=== Extracted information ===

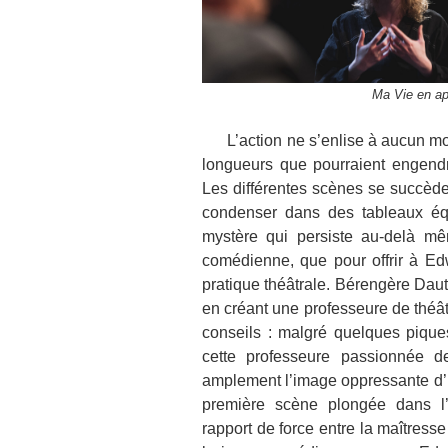
Ma Vie en ap
L’action ne s’enlise à aucun mom
longueurs que pourraient engendr
Les différentes scènes se succèden
condenser dans des tableaux équi
mystère qui persiste au-delà m
comédienne, que pour offrir à Ed
pratique théâtrale. Bérengère Da
en créant une professeure de théât
conseils : malgré quelques pique
cette professeure passionnée d
amplement l’image oppressante d’
première scène plongée dans l’a
rapport de force entre la maîtress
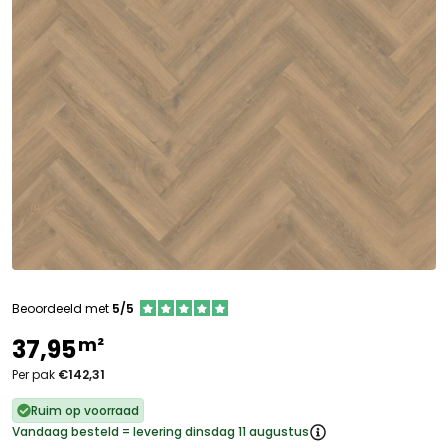
Beoordeeld met
5/5
m²
37,95
Per pak
€142,31
Ruim op voorraad
Vandaag besteld = levering dinsdag 11 augustus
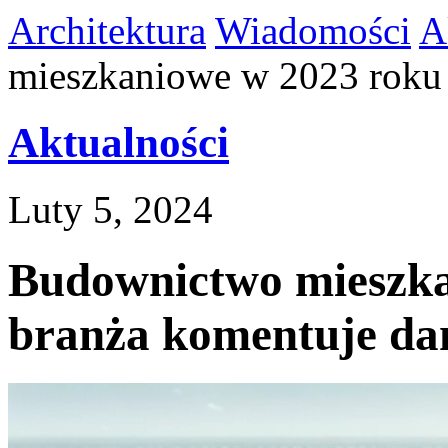
Architektura
Wiadomości
A
mieszkaniowe w 2023 roku
Aktualności
Luty 5, 2024
Budownictwo mieszka
branża komentuje d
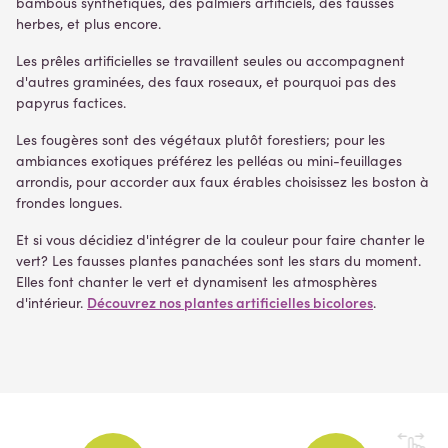
bambous synthétiques, des palmiers artificiels, des fausses
herbes, et plus encore.
Les prêles artificielles se travaillent seules ou accompagnent
d'autres graminées, des faux roseaux, et pourquoi pas des
papyrus factices.
Les fougères sont des végétaux plutôt forestiers; pour les
ambiances exotiques préférez les pelléas ou mini-feuillages
arrondis, pour accorder aux faux érables choisissez les boston à
frondes longues.
Et si vous décidiez d'intégrer de la couleur pour faire chanter le
vert? Les fausses plantes panachées sont les stars du moment.
Elles font chanter le vert et dynamisent les atmosphères
Découvrez nos plantes artificielles bicolores
d'intérieur.
.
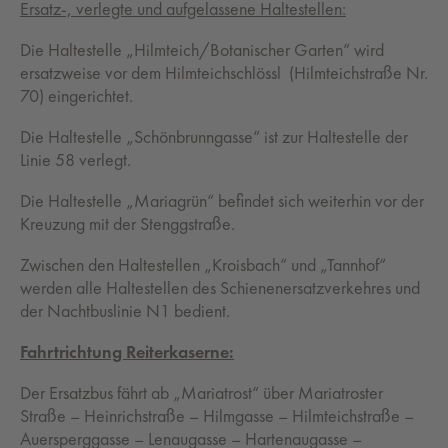
Ersatz-, verlegte und aufgelassene Haltestellen:
Die Haltestelle „Hilmteich/Botanischer Garten“ wird
ersatzweise vor dem Hilmteichschlössl (Hilmteichstraße Nr.
70) eingerichtet.
Die Haltestelle „Schönbrunngasse“ ist zur Haltestelle der
Linie 58 verlegt.
Die Haltestelle „Mariagrün“ befindet sich weiterhin vor der
Kreuzung mit der Stenggstraße.
Zwischen den Haltestellen „Kroisbach“ und „Tannhof“
werden alle Haltestellen des Schienenersatzverkehres und
der Nachtbuslinie N1 bedient.
Fahrtrichtung Reiterkaserne:
Der Ersatzbus fährt ab „Mariatrost“ über Mariatroster
Straße – Heinrichstraße – Hilmgasse – Hilmteichstraße –
Auersperggasse – Lenaugasse – Hartenaugasse –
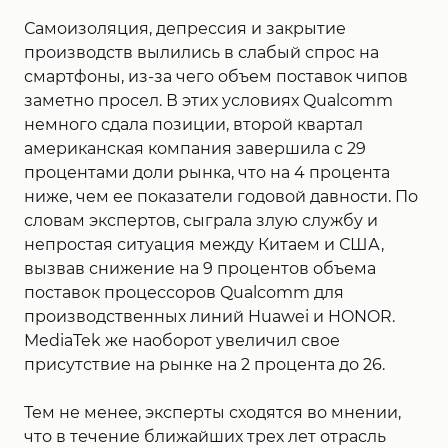
Самоизоляция, депрессия и закрытие
производств вылились в слабый спрос на
смартфоны, из-за чего объем поставок чипов
заметно просел. В этих условиях Qualcomm
немного сдала позиции, второй квартал
американская компания завершила с 29
процентами доли рынка, что на 4 процента
ниже, чем ее показатели годовой давности. По
словам экспертов, сыграла злую службу и
непростая ситуация между Китаем и США,
вызвав снижение на 9 процентов объема
поставок процессоров Qualcomm для
производственных линий Huawei и HONOR.
MediaTek же наоборот увеличил свое
присутствие на рынке на 2 процента до 26.
Тем не менее, эксперты сходятся во мнении,
что в течение ближайших трех лет отрасль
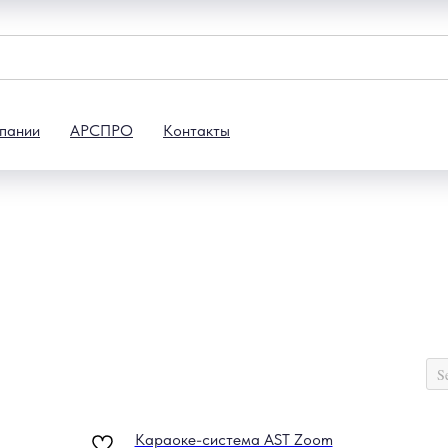
пании
АРСПРО
Контакты
Караоке-система AST Zoom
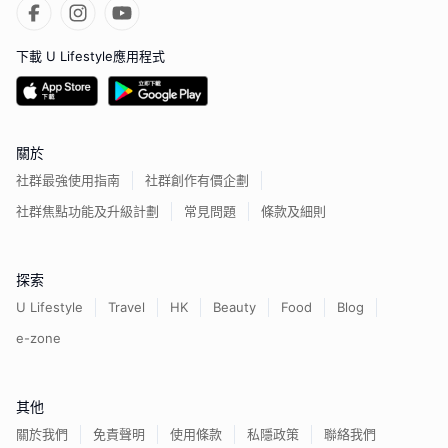
下載 U Lifestyle應用程式
關於
社群最強使用指南
社群創作有價企劃
社群焦點功能及升級計劃
常見問題
條款及細則
探索
U Lifestyle
Travel
HK
Beauty
Food
Blog
e-zone
其他
關於我們
免責聲明
使用條款
私隱政策
聯絡我們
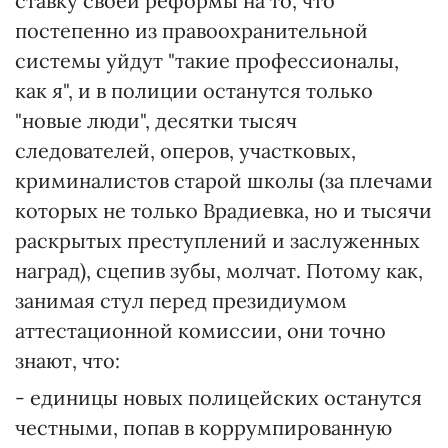
ставку своей реформы на то, что
постепенно из правоохранительной
системы уйдут "такие профессионалы,
как я", и в полиции останутся только
"новые люди", десятки тысяч
следователей, оперов, участковых,
криминалистов старой школы (за плечами
которых не только Врадиевка, но и тысячи
раскрытых преступлений и заслуженных
наград), сцепив зубы, молчат. Потому как,
занимая стул перед президиумом
аттестационной комиссии, они точно
знают, что:
- единицы новых полицейских останутся
честными, попав в коррумпированную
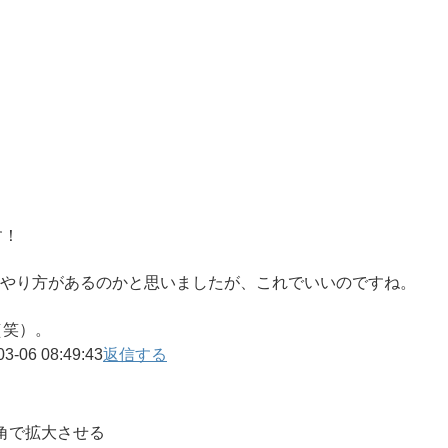
す！
のやり方があるのかと思いましたが、これでいいのですね。
（笑）。
03-06 08:49:43
返信する
半角で拡大させる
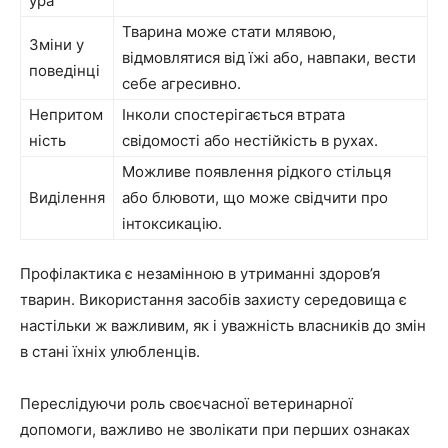
ура
Тварина може стати млявою,
Зміни у
відмовлятися від їжі або, навпаки, вести
поведінці
себе агресивно.
Непритом
Інколи спостерігається втрата
ність
свідомості або нестійкість в рухах.
Можливе появлення рідкого стільця
Виділення
або блювоти, що може свідчити про
інтоксикацію.
Профілактика є незамінною в утриманні здоров’я
тварин. Використання засобів захисту середовища є
настільки ж важливим, як і уважність власників до змін
в стані їхніх улюбленців.
Переслідуючи роль своєчасної ветеринарної
допомоги, важливо не зволікати при перших ознаках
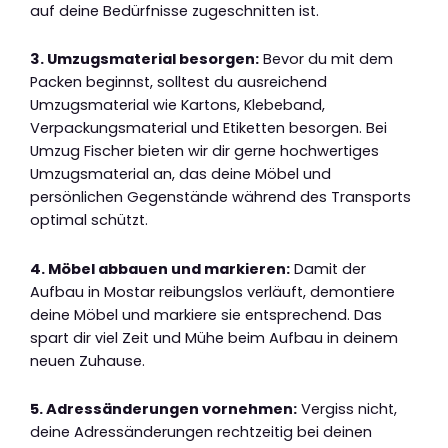
auf deine Bedürfnisse zugeschnitten ist.
3. Umzugsmaterial besorgen:
Bevor du mit dem
Packen beginnst, solltest du ausreichend
Umzugsmaterial wie Kartons, Klebeband,
Verpackungsmaterial und Etiketten besorgen. Bei
Umzug Fischer bieten wir dir gerne hochwertiges
Umzugsmaterial an, das deine Möbel und
persönlichen Gegenstände während des Transports
optimal schützt.
4. Möbel abbauen und markieren:
Damit der
Aufbau in Mostar reibungslos verläuft, demontiere
deine Möbel und markiere sie entsprechend. Das
spart dir viel Zeit und Mühe beim Aufbau in deinem
neuen Zuhause.
5. Adressänderungen vornehmen:
Vergiss nicht,
deine Adressänderungen rechtzeitig bei deinen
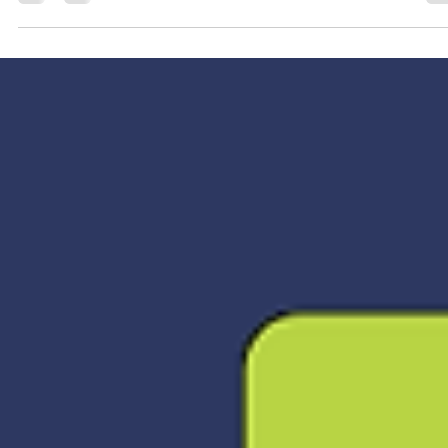
Internacional de Empreendedorismo e
Liderança Feminina
No dia 23 de novembro de 2024 , Recife será palco de um evento
transformador, reunindo grandes nomes e líderes inspiradoras pa
debater...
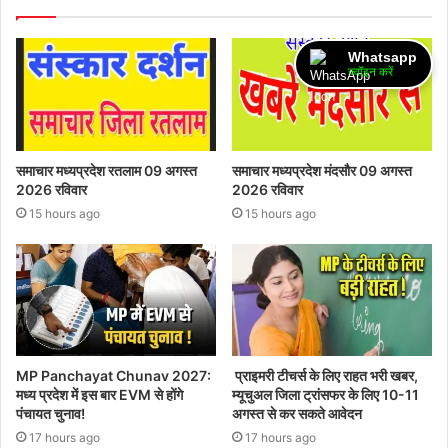
Whatsapp
ज्वॉइन करें
समाचार मध्यप्रदेश रतलाम 09 अगस्त
समाचार मध्यप्रदेश मंदसौर 09 अगस्त
2026 रविवार
2026 रविवार
15 hours ago
15 hours ago
MP Panchayat Chunav 2027:
प्राइमरी टीचर्स के लिए राहत भरी खबर,
मध्य प्रदेश में इस बार EVM से होंगे
म्यूचुअल जिला ट्रांसफर के लिए 10-11
पंचायत चुनाव!
अगस्त से कर सकते आवेदन
17 hours ago
17 hours ago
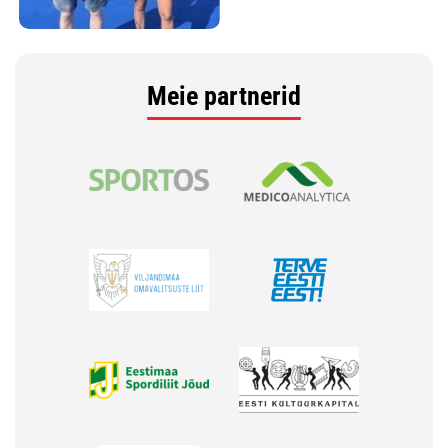
Meie partnerid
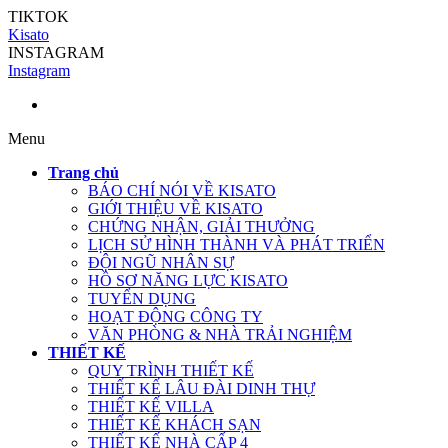
TIKTOK
Kisato
INSTAGRAM
Instagram
Menu
Trang chủ
BÁO CHÍ NÓI VỀ KISATO
GIỚI THIỆU VỀ KISATO
CHỨNG NHẬN, GIẢI THƯỞNG
LỊCH SỬ HÌNH THÀNH VÀ PHÁT TRIỂN
ĐỘI NGŨ NHÂN SỰ
HỒ SƠ NĂNG LỰC KISATO
TUYỂN DỤNG
HOẠT ĐỘNG CÔNG TY
VĂN PHÒNG & NHÀ TRẢI NGHIỆM
THIẾT KẾ
QUY TRÌNH THIẾT KẾ
THIẾT KẾ LÂU ĐÀI DINH THỰ
THIẾT KẾ VILLA
THIẾT KẾ KHÁCH SẠN
THIẾT KẾ NHÀ CẤP 4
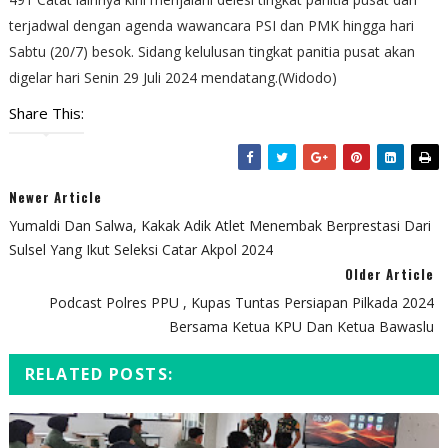
terjadwal dengan agenda wawancara PSI dan PMK hingga hari
Sabtu (20/7) besok. Sidang kelulusan tingkat panitia pusat akan
digelar hari Senin 29 Juli 2024 mendatang.(Widodo)
Share This:
Newer Article
Yumaldi Dan Salwa, Kakak Adik Atlet Menembak Berprestasi Dari
Sulsel Yang Ikut Seleksi Catar Akpol 2024
Older Article
Podcast Polres PPU , Kupas Tuntas Persiapan Pilkada 2024
Bersama Ketua KPU Dan Ketua Bawaslu
RELATED POSTS:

===

**What is required:** Which lines of the data include the string "vert"? Copy each of them.

**Written solution:**
vert? Les fausses plantes panachées sont les stars du moment.
Elles font chanter le vert et dynamisent les atmosphères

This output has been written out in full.